We need to separate them at the output. Those. We write informational messages in one channel, and error messages in another.
To do this, go from the input section to filter and output.
Using the filter section, we will parse the incoming message, getting from it hash (key-value pairs), which you can already work with, i.e. disassemble by conditions. And in the output section, we select messages and send each to our channel.
Parsing a message using grok
In order to parse text strings and get a set of fields from them, there is a special plugin in the filter section - grok.
Not aiming to give here a detailed description here (for this I refer to the official documentation ), I will give my simple example.
To do this, you need to decide on the format of the input lines. I have them like this:
1 INFO message1
2 ERROR message2
i.e. The identifier comes first, then INFO / ERROR, then some word without spaces.
Not difficult, but enough to understand how it works.

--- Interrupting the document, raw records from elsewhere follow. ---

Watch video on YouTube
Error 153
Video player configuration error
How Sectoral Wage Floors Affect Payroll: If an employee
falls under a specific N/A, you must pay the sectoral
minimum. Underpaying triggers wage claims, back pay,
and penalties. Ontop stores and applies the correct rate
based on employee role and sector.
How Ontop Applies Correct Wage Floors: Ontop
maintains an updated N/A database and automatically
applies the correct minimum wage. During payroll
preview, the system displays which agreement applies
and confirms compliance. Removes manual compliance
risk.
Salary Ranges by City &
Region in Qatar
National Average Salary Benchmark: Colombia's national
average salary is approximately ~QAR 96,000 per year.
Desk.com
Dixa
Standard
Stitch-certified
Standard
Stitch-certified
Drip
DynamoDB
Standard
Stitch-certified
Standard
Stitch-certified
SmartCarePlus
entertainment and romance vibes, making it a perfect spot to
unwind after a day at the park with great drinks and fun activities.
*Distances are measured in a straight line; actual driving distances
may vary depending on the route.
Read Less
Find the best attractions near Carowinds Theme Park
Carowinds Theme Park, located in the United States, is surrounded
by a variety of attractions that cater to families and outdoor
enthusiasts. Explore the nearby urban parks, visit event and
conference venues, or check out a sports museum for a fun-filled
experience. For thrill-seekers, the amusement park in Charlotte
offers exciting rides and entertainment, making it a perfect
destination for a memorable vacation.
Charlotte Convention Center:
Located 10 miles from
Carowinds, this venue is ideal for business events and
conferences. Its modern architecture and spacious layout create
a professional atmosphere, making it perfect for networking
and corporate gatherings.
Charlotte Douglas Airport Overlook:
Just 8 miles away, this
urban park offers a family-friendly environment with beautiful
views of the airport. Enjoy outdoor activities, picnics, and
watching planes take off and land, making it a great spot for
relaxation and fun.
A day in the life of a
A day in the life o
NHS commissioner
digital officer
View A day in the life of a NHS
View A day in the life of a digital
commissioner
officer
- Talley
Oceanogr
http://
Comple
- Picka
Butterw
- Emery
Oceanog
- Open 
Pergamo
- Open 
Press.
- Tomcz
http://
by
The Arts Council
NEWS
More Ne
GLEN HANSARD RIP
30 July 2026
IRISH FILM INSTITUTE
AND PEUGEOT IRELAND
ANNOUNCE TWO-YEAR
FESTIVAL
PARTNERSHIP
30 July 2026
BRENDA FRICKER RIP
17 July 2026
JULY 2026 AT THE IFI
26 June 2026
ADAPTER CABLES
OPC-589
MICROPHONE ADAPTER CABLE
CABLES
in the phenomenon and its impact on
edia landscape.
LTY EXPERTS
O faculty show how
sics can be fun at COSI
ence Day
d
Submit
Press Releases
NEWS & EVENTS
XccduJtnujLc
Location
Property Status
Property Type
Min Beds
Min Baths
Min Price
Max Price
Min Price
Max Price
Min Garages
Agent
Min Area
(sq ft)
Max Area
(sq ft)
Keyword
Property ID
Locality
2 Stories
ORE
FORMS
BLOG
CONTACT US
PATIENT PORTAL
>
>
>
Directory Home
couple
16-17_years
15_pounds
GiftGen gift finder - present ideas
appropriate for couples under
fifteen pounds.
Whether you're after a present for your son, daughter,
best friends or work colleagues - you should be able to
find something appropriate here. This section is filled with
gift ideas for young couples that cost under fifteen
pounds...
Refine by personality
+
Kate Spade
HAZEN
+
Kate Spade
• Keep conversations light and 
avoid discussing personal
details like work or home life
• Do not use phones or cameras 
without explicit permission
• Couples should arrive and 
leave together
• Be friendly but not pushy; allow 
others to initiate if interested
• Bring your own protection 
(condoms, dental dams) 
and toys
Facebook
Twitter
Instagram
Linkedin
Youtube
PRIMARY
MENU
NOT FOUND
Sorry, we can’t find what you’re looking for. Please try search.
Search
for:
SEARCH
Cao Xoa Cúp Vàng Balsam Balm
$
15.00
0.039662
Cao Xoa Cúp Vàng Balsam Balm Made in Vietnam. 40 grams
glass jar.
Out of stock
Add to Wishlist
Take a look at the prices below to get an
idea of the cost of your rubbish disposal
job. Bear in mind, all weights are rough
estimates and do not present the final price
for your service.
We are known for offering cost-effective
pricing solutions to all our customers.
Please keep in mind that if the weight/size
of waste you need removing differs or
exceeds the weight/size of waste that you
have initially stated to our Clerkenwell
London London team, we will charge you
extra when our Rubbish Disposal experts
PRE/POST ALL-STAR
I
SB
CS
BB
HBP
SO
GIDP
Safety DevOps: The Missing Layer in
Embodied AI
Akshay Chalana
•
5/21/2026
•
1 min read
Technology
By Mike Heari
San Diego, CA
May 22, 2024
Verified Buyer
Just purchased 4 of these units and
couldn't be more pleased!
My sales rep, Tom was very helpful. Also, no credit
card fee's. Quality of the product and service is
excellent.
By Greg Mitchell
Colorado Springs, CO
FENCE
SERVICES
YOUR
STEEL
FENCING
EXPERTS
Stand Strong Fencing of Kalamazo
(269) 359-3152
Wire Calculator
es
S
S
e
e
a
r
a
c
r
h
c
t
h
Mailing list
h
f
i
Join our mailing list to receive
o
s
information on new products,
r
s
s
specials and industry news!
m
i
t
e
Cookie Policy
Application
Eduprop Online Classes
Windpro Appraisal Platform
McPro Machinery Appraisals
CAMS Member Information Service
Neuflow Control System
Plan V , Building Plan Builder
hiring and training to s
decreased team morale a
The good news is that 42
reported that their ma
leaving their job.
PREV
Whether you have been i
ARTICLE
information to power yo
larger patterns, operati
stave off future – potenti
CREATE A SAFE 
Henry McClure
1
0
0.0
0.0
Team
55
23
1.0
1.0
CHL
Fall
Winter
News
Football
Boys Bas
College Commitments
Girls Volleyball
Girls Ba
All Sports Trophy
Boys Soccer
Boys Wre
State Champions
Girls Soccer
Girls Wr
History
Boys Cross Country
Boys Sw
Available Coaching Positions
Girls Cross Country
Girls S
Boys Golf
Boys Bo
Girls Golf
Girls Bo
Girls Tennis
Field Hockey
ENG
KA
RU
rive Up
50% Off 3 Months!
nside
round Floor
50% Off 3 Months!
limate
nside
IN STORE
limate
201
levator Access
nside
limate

So, in the filter section, in the grok plugin, we need to define a pattern for parsing our lines.
It will look like this:
filter {
grok {
match => { "message" => ["%{INT:message_id} %{LOGLEVEL:message_type} %{WORD:message_text}"] }
}
}
This is essentially a regular expression. Ready-made patterns are used, such as INT, LOGLEVEL, WORD. Their description, as well as other patterns, can be viewed here
Now, passing through this filter, our string will turn into a hash of three fields: message_id, message_type, message_text.
They will be displayed in the output section.
Routing messages in the output section using the if command
In the output section, as we recall, we were going to split the messages into two streams. Some - which iNFO, we will output to the console, and with errors, we will output to a file.
How do we split these posts? The condition of the problem already prompts the solution - we already have the selected message_type field, which can take only two values INFO and ERROR. It is for him that we will make a choice using the if statement.
if [message_type] == "ERROR" {
# Здесь выводим в файл
} else
{
# Здесь выводим в stdout
}
The description of working with fields and operators can be found in this section of the official manual .
Now, about the actual conclusion itself.
The output to the console, everything is clear here - stdout {}
But the output to the file - remember that we run it all from the container and so that the file we write the result to is accessible from the outside, we need to open this directory in docker-compose. yml.
Total:
The output section of our file looks like this:
output {
if [message_type] == "ERROR" {
file {
path => "/usr/share/logstash/output/test.log"
codec => line { format => "custom format: %{message}"}
}
} else
{stdout {
}
}
}
In docker-compose.yml add another volume to output:
version: '3'
networks:
elk:
volumes:
elasticsearch:
driver: local
services:
logstash:
container_name: logstash_one_channel
image: docker.elastic.co/logstash/logstash:6.3.2
networks:
- elk
environment:
XPACK_MONITORING_ENABLED: "false"
ports:
- 5046:5046
volumes:
- ./config/pipelines.yml:/usr/share/logstash/config/pipelines.yml:ro
- ./config/pipelines:/usr/share/logstash/config/pipelines:ro
- ./logs:/usr/share/logstash/input
- ./output:/usr/share/logstash/output
We start, we try, we see division into two flows.